In number theory, the Fermat–Catalan conjecture combines ideas of Fermat's last theorem and the Catalan conjecture, hence the name. The conjecture states that the equation

${\displaystyle a^{m}+b^{n}=c^{k}\quad }$

(1)

has only finitely many solutions (a,b,c,m,n,k) with distinct triplets of values (am, bn, ck); here a, b, c are positive coprime integers and m, n, k are positive integers satisfying

${\displaystyle {\frac {1}{m}}+{\frac {1}{n}}+{\frac {1}{k}}<1.}$

(2)

This inequality restriction on the exponents has the effect of precluding consideration of the known infinitude of solutions of (1) in which two of the exponents are 2 (such as Pythagorean triples).

As of 2015, the following ten solutions to (1) are known:[1]

${\displaystyle 1^{m}+2^{3}=3^{2}\;}$
${\displaystyle 2^{5}+7^{2}=3^{4}\;}$
${\displaystyle 13^{2}+7^{3}=2^{9}\;}$
${\displaystyle 2^{7}+17^{3}=71^{2}\;}$
${\displaystyle 3^{5}+11^{4}=122^{2}\;}$
${\displaystyle 33^{8}+1549034^{2}=15613^{3}\;}$
${\displaystyle 1414^{3}+2213459^{2}=65^{7}\;}$
${\displaystyle 9262^{3}+15312283^{2}=113^{7}\;}$
${\displaystyle 17^{7}+76271^{3}=21063928^{2}\;}$
${\displaystyle 43^{8}+96222^{3}=30042907^{2}\;}$

The first of these (1m+23=32) is the only solution where one of a, b or c is 1, according to the Catalan conjecture, proven in 2002 by Preda Mihăilescu.

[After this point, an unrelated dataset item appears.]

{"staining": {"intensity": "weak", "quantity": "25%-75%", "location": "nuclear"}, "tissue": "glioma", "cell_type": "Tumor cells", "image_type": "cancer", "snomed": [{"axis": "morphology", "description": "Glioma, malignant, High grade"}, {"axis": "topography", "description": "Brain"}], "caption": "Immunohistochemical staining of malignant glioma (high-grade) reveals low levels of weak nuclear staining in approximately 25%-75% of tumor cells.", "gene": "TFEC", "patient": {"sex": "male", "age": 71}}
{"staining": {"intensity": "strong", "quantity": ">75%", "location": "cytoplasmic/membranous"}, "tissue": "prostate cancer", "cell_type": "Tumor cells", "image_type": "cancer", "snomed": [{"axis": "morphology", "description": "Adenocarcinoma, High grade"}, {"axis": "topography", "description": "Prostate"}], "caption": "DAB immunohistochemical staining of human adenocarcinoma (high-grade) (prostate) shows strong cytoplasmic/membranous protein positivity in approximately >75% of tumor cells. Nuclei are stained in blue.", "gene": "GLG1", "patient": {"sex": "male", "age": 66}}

While this case leads to infinitely many solutions of (1) (since we can pick any m for m>6), these solutions only give a single triplet of values (am, bn, ck).

It is known by the Darmon–Granville theorem, which uses Faltings' theorem, that for any fixed choice of positive integers m, n and k satisfying (2), only finitely many coprime triples (abc) solving (1) exist;[2][3]:p. 64 but the full Fermat–Catalan conjecture is a much stronger statement since it allows for an infinitude of sets of exponents m, n and k.

The abc conjecture implies the Fermat–Catalan conjecture.[1]

Beal's conjecture is true if and only if all Fermat-Catalan solutions use 2 as an exponent for some variable.